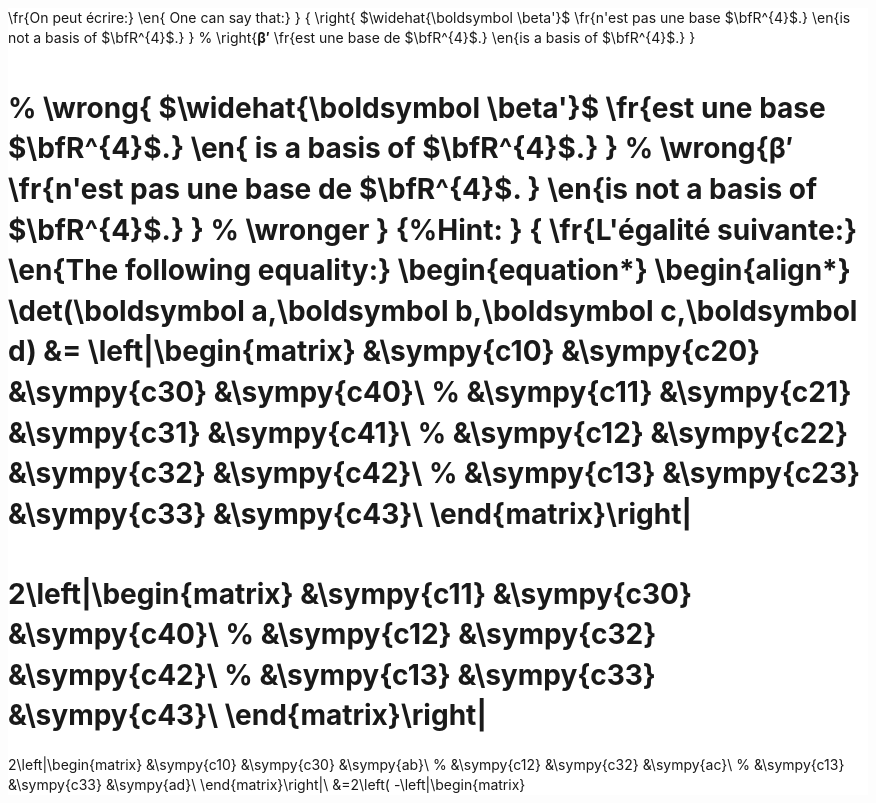  \fr{On peut écrire:}
 \en{ One can say that:}
}
{
\right{ $\widehat{\boldsymbol \beta'}$
 \fr{n'est pas une base $\bfR^{4}$.}
 \en{is not a basis of $\bfR^{4}$.}
      }
%
\right{$\boldsymbol{\beta'}$
 \fr{est une base de $\bfR^{4}$.}
 \en{is a basis of $\bfR^{4}$.}
     }

%
\wrong{ $\widehat{\boldsymbol \beta'}$
 \fr{est une base $\bfR^{4}$.}
 \en{ is a basis of $\bfR^{4}$.}
      }
%
\wrong{$\boldsymbol{\beta'}$
\fr{n'est pas une base de $\bfR^{4}$.
  }
 \en{is not a basis of $\bfR^{4}$.}
  }
%
\wronger
} 
{%Hint: 
}
{
 \fr{L'égalité suivante:}
 \en{The following equality:}
\begin{equation*}
\begin{align*}
 \det(\boldsymbol a,\boldsymbol b,\boldsymbol c,\boldsymbol d)
&=
\left|\begin{matrix}
&\sympy{c10} &\sympy{c20} &\sympy{c30} &\sympy{c40}\\
%
&\sympy{c11} &\sympy{c21} &\sympy{c31} &\sympy{c41}\\
%
&\sympy{c12} &\sympy{c22} &\sympy{c32} &\sympy{c42}\\
%
&\sympy{c13} &\sympy{c23} &\sympy{c33} &\sympy{c43}\\
\end{matrix}\right|
=
2\left|\begin{matrix}
&\sympy{c11}  &\sympy{c30} &\sympy{c40}\\
%
&\sympy{c12}   &\sympy{c32} &\sympy{c42}\\
%
&\sympy{c13}   &\sympy{c33} &\sympy{c43}\\
\end{matrix}\right|
=
2\left|\begin{matrix}
&\sympy{c10}  &\sympy{c30} &\sympy{ab}\\
%
&\sympy{c12}   &\sympy{c32} &\sympy{ac}\\
%
&\sympy{c13}   &\sympy{c33} &\sympy{ad}\\
\end{matrix}\right|\\
&=2\left(
-\left|\begin{matrix}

----

§ WHAT IS BEING ASKED:
If the listing above includes images, copy every line of it exactly except those images.

§ SOLUTION TO THE PROBLEM:
  \fr{On peut écrire:}
 \en{ One can say that:}
}
{
\right{ $\widehat{\boldsymbol \beta'}$
 \fr{n'est pas une base $\bfR^{4}$.}
 \en{is not a basis of $\bfR^{4}$.}
      }
%
\right{$\boldsymbol{\beta'}$
 \fr{est une base de $\bfR^{4}$.}
 \en{is a basis of $\bfR^{4}$.}
     }

%
\wrong{ $\widehat{\boldsymbol \beta'}$
 \fr{est une base $\bfR^{4}$.}
 \en{ is a basis of $\bfR^{4}$.}
      }
%
\wrong{$\boldsymbol{\beta'}$
\fr{n'est pas une base de $\bfR^{4}$.
  }
 \en{is not a basis of $\bfR^{4}$.}
  }
%
\wronger
} 
{%Hint: 
}
{
 \fr{L'égalité suivante:}
 \en{The following equality:}
\begin{equation*}
\begin{align*}
 \det(\boldsymbol a,\boldsymbol b,\boldsymbol c,\boldsymbol d)
&=
\left|\begin{matrix}
&\sympy{c10} &\sympy{c20} &\sympy{c30} &\sympy{c40}\\
%
&\sympy{c11} &\sympy{c21} &\sympy{c31} &\sympy{c41}\\
%
&\sympy{c12} &\sympy{c22} &\sympy{c32} &\sympy{c42}\\
%
&\sympy{c13} &\sympy{c23} &\sympy{c33} &\sympy{c43}\\
\end{matrix}\right|
=
2\left|\begin{matrix}
&\sympy{c11}  &\sympy{c30} &\sympy{c40}\\
%
&\sympy{c12}   &\sympy{c32} &\sympy{c42}\\
%
&\sympy{c13}   &\sympy{c33} &\sympy{c43}\\
\end{matrix}\right|
=
2\left|\begin{matrix}
&\sympy{c10}  &\sympy{c30} &\sympy{ab}\\
%
&\sympy{c12}   &\sympy{c32} &\sympy{ac}\\
%
&\sympy{c13}   &\sympy{c33} &\sympy{ad}\\
\end{matrix}\right|\\
&=2\left(
-\left|\begin{matrix}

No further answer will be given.